Measuring the physical parameters of Coronal Mass Ejections (CMEs), and particularly their entrained magnetic field, is crucial for understanding their physics and assessing their geo-effectiveness. At present, only remote sensing techniques can probe these quantities in the corona, the region where CMEs originate and acquire their defining characteristics. Radio observations offer a direct means for estimating the CME magnetic field by measuring the gyrosynchontron emission from CME plasma. Though simple in concept, this has proven to be challenging in practice, and there exist only a handful of successful examples in the literature.

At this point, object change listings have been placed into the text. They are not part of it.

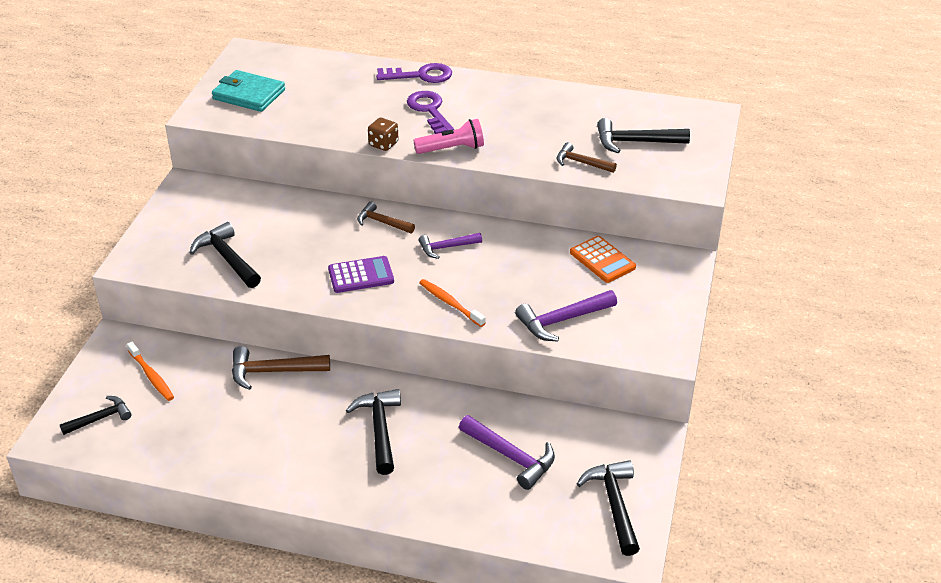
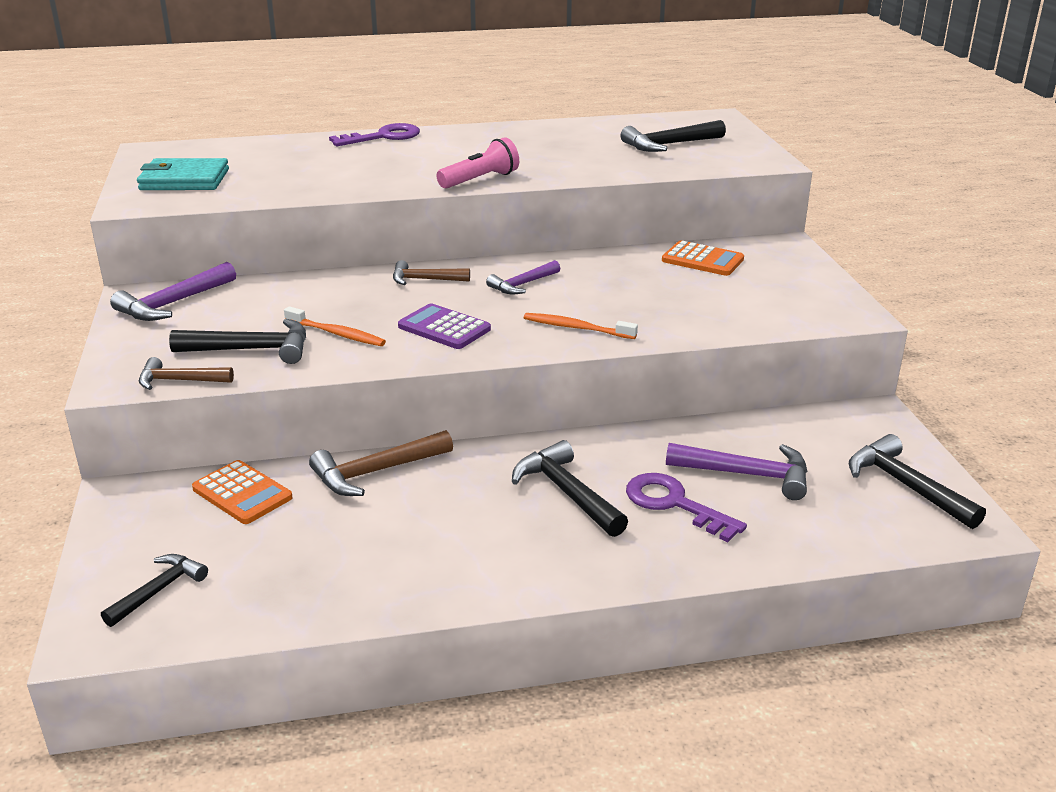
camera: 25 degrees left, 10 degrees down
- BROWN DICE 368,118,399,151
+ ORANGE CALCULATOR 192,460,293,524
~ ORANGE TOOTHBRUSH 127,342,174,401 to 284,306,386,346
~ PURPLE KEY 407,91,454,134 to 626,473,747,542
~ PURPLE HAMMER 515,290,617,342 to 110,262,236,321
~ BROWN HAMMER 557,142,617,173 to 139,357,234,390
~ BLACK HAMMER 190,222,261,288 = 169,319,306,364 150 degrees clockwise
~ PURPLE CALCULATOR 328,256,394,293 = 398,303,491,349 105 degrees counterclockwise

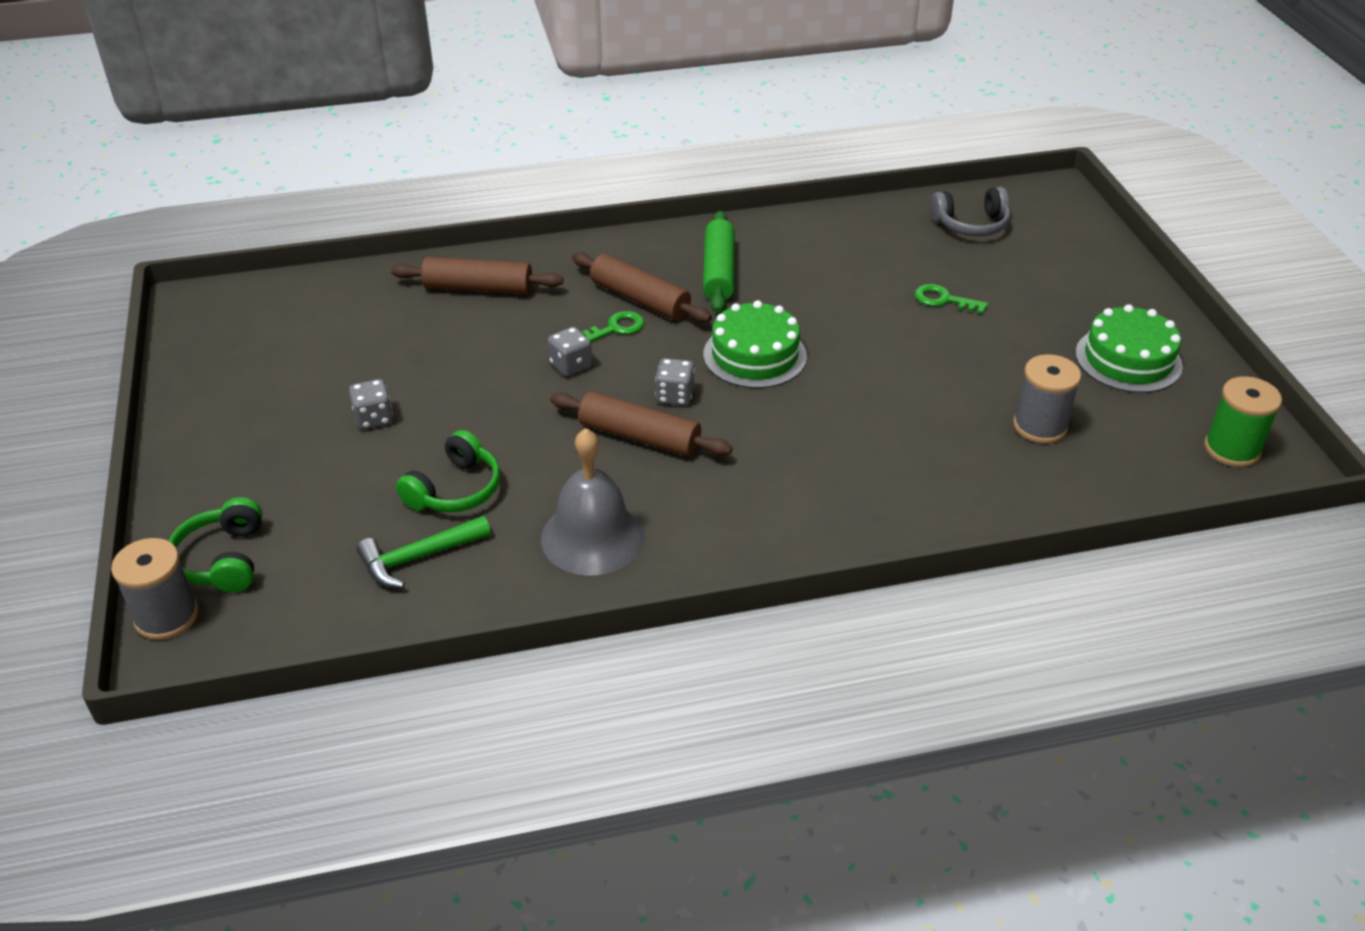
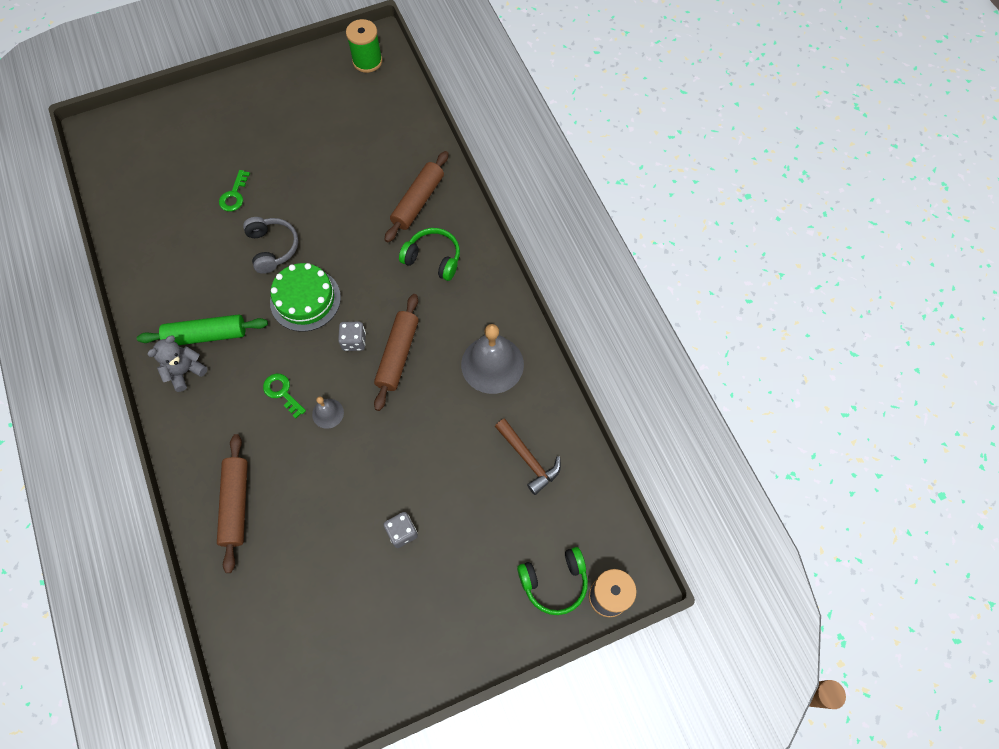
camera: 100 degrees left, 25 degrees up
- GREY SPOOL 1013,354,1081,444
- GREEN CAKE 1075,304,1183,393
+ GREY TEDDY BEAR 147,336,208,392
~ GREEN HEADPHONES 396,430,500,512 to 399,228,460,281
~ BROWN ROLLING PIN 572,252,712,323 to 384,151,449,243
~ GREY HEADPHONES 930,187,1010,236 to 243,217,298,274
~ GREY DICE 548,327,592,377 to GREY BELL 312,397,344,429
~ GREEN HAMMER 356,516,491,588 to BROWN HAMMER 495,418,561,495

In this work, Mondal et al. measure various CME plasma parameters, including the magnetic field, by modeling the gyrosynchrotron emission from a CME. The radio imaging was done using the Murchison Widefield Array (MWA), and the high imaging dynamic range of these images allowed Mondal et al. to reliably detect these faint emissions. In fact, they were able to detect radio emission from a CME out to a larger distance (approximately 4.7 solar radii) than has been reported till date. The radio flux densities reported here are among the lowest measured in similar works. The MWA observations also provide much denser spectral sampling than has been available earlier, giving Mondal et al. the ability to more accurately constrain the model parameters. The present study is based on extensive flux density measurements of a slow, and otherwise unremarkable, CME. This suggests that new telescopes like the MWA should now be able to routinely detect the radio counterparts of CMEs and estimate their magnetic fields. The upper panel of the figure shows the average normalised radio contours (over the frequency range 108-145 MHz) superposed on a LASCO/C2 difference image. The green circles mark 3 and 4 solar radii. The contour levels start at 0.02% of the peak and increase in factors of two. The bottom panel shows the measured flux density from the region marked in yellow in the upper panel, along with the best-fit gyrosynchrotron spectral model.